O Clã do Comboio - Reencontro

Reencontro
É oficial. estou velho. E gordo!
Apareceram na plataforma uns indivíduos novos. Novos na idade e novos no facto de não serem costumeiros na plataforma. Eram dois.
Um deles era baixo, tinha o cabelo comprido, arredondado à volta da cara e a dar-lhe por cima do ombro mas sem lhe tocar. O ar cansado, a barba por fazer. roupas práticas para o trabalho. O outro era alto. Barbinha feita e um ar menos cansado. Com entradas suficientes no couro cabeludo para dizermos que é careca ou para lá caminha. E lá entraram no interregional das 7:18 e lá foram a conversar um com o outro e com outras pessoas da carruagem. Sobretudo o baixinho da barba por fazer. Não os conheci nem os reconheci. Mas há um momento para tudo na vida e acontece que a determinada altura da conversa, o baixinho da barba por fazer abriu muito os olhos, fez um sorriso e abanou a cabeça num trejeito, assim como quem ajeita o cabelo sem lhe mexer. O sorriso, confesso, não lho conheci, mas o brilho no olhar e, sobretudo, o trejeito com a cabeça fizeram-me olhá-lo com mais atenção. Não precisei olhar muito. Tirei os phones dos ouvidos e disse-lhe:
- Bom dia.
Ele respondeu de forma muito educada e quase contrastante com o aspecto, numa voz suave e composta:
- Bom dia.
- Sabe, você foi meu aluno para aí há uns 20 anos.
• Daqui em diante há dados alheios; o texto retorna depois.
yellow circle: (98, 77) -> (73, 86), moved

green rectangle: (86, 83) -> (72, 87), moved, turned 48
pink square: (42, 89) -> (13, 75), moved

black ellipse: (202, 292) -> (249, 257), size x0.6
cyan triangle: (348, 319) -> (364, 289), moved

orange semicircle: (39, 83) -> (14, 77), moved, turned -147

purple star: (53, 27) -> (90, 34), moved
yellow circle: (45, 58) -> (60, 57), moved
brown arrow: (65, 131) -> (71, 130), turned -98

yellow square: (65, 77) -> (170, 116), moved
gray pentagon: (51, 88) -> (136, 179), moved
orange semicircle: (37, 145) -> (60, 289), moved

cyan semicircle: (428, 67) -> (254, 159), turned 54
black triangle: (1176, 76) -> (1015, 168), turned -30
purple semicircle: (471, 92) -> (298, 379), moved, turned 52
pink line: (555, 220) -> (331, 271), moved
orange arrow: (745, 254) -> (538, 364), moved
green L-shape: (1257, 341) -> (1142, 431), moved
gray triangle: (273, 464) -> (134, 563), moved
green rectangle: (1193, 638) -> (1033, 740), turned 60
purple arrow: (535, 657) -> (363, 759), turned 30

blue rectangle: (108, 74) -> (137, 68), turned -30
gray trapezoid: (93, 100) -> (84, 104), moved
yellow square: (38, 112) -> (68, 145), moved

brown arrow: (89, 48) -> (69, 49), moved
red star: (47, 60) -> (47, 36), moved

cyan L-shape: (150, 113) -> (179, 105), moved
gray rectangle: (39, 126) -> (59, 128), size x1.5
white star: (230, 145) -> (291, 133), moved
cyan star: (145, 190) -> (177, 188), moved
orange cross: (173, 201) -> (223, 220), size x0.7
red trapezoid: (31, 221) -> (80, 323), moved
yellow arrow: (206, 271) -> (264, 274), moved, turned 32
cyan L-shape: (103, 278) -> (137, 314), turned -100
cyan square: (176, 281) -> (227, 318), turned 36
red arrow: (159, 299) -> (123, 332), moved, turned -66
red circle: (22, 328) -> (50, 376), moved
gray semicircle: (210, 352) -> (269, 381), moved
- Acho que não. Não o reconheço.
- Eu sou professor em Alcanena.
- Eu nunca estudei em Alcanena.
- Peço desculpa, devo ter feito confusão.
E aqui fiz aquela figura ridícula que sempre fazemos quando confundimos alguém com outrem. A minha viagem estava condenada e a minha reputação de excelente memória tinha acabado de sofrer um duro golpe. Acontece que até à morte há esperança e o moço, conversador, quis acrescentar qualquer coisa ao diálogo como que a honrar as suas próprias memórias ou a buscar um laço entre nós que mantivesse a chama da conversa acesa:
- Não tenho nada a ver com Alcanena, excepto que conheço um professor de lá, um excelente professor, talvez o senhor o conheça, chama-se João Paulo Videira.
- O João Paulo Videira sou eu!
- Ena pá... é mesmo! Você está gordo! Nem o reconhecia. Mudou as feições.
- Já estive mais...
- Você foi meu professor em Constância!
- Isso foi há 18 anos. Não errei muito.
- Olhe aquele ali é o Tó.
- Pois é! Estou mesmo velho. Já tenho alunos carecas!
O Tó riu. Rimos todos. Lembro-me muito bem deles. O baixinho da barba por fazer na altura não tinha barba. Tinha uns 12 ou 13 anos. Era uma criança muito activa, irrequieta mesmo, mas nunca foi mal educado. Pelo contrário, era aquele tipo de miúdo cordato, extremamente educado, mas que não parava quieto. Já na altura balançava o corpo ao andar e fazia um trejeito com a cabeça para consertar o cabelo. Tinha um brilho no olhar que transparecia esperança e boa disposição.
O Tó, agora a caminhar para careca, era diferente. Sempre foi um miúdo mais tranquilo, mais pacato, de evitar confusões, mas sempre foi, também, mais teimoso. Convencê-lo de que tinha de contrariar-se era muito difícil.
E agora, já não são personagens antigas da minha memória. São dois homens a caminho do trabalho no interregional das 7:18.
Estou mesmo velho. E, pelos vistos, gordo!